Task item
From the line containing "now students can" down to the last line of the material below, copy each line exactly and leave out the rest.
....
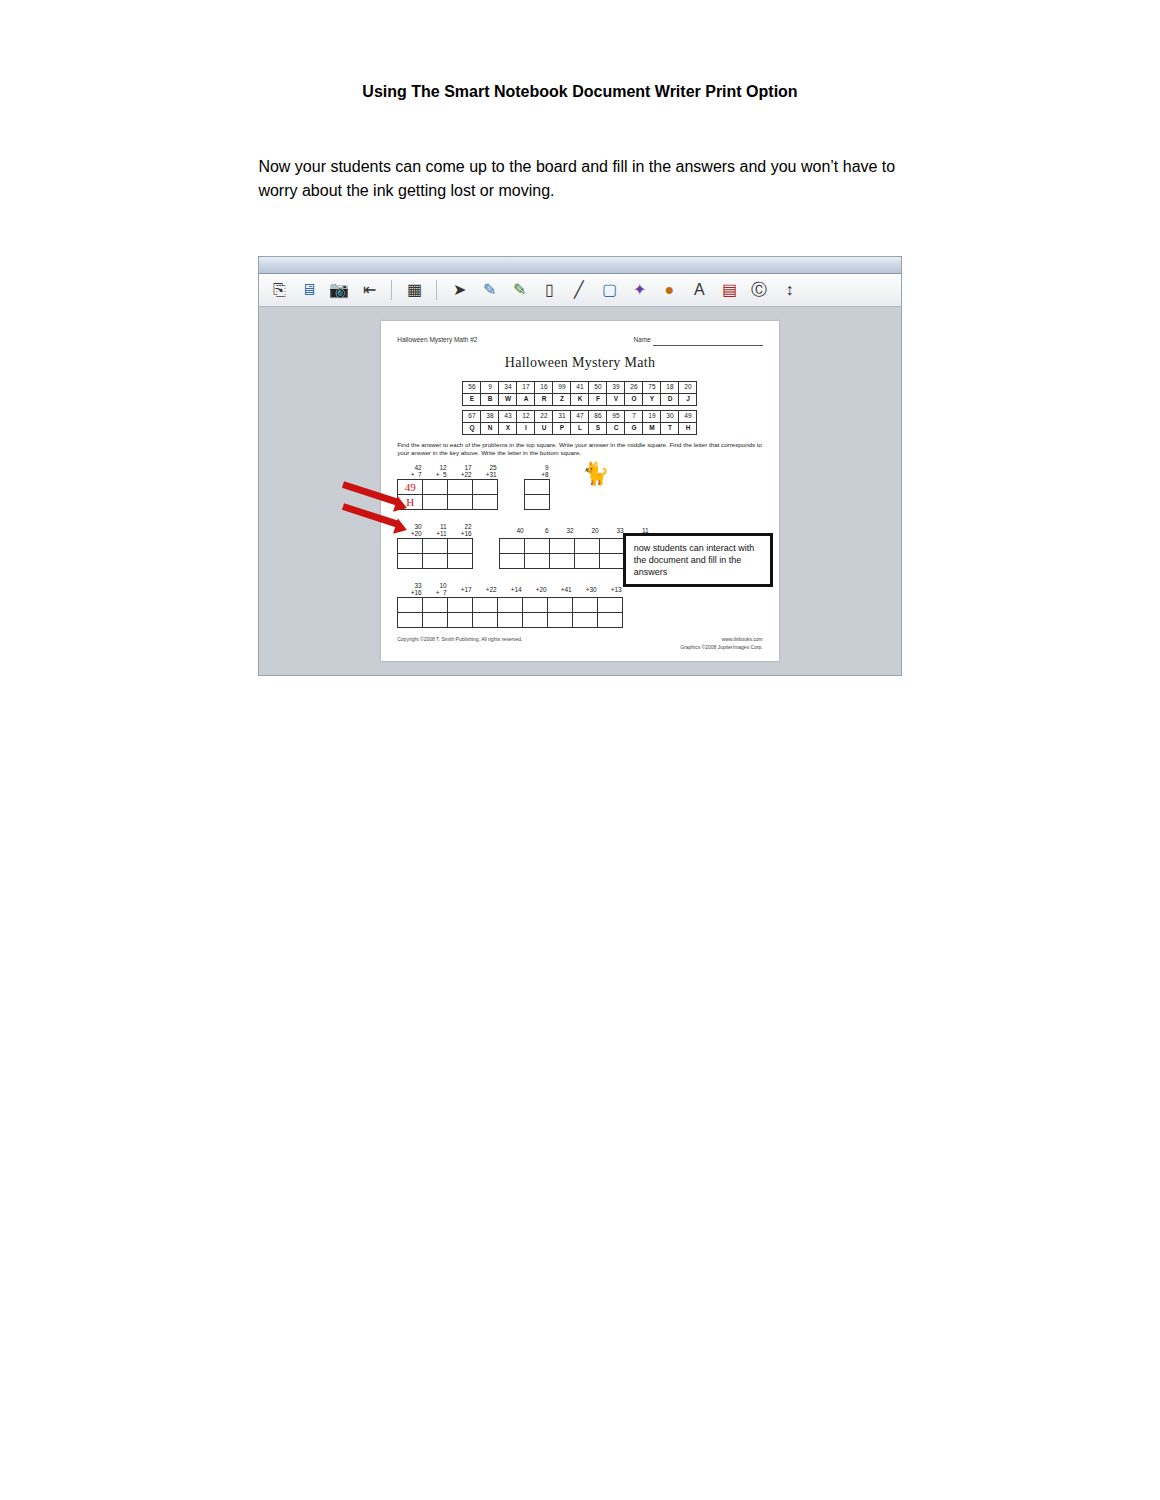Using The Smart Notebook Document Writer Print Option
Now your students can come up to the board and fill in the answers and you won’t have to worry about the ink getting lost or moving.
⎘ 🖥 📷 ⇤ ▦ ➤ ✎ ✎ ▯ ╱ ▢ ✦ ● A ▤ Ⓒ ↕
Halloween Mystery Math #2 Name
Halloween Mystery Math
| 56 | 9 | 34 | 17 | 16 | 99 | 41 | 50 | 39 | 26 | 75 | 18 | 20 |
| E | B | W | A | R | Z | K | F | V | O | Y | D | J |
| 67 | 38 | 43 | 12 | 22 | 31 | 47 | 86 | 95 | 7 | 19 | 30 | 49 |
| Q | N | X | I | U | P | L | S | C | G | M | T | H |
Find the answer to each of the problems in the top square. Write your answer in the middle square. Find the letter that corresponds to your answer in the key above. Write the letter in the bottom square.
| 42 + 7 | 12 + 5 | 17 +22 | 25 +31 |
| 49 | | | |
| H | | | |
| 9 +8 |
🐈
| 30 +20 | 11 +11 | 22 +16 |
| 40 | 6 | 32 | 20 | 33 | 11 |
| 33 +16 | 10 + 7 | +17 | +22 | +14 | +20 | +41 | +30 | +13 |
now students can interact with the document and fill in the answers
Copyright ©2008 T. Smith Publishing. All rights reserved. www.tlsbooks.com
Graphics ©2008 JupiterImages Corp.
....
Your solution
now students can interact with the document and fill in the answers
Copyright ©2008 T. Smith Publishing. All rights reserved. www.tlsbooks.com
Graphics ©2008 JupiterImages Corp.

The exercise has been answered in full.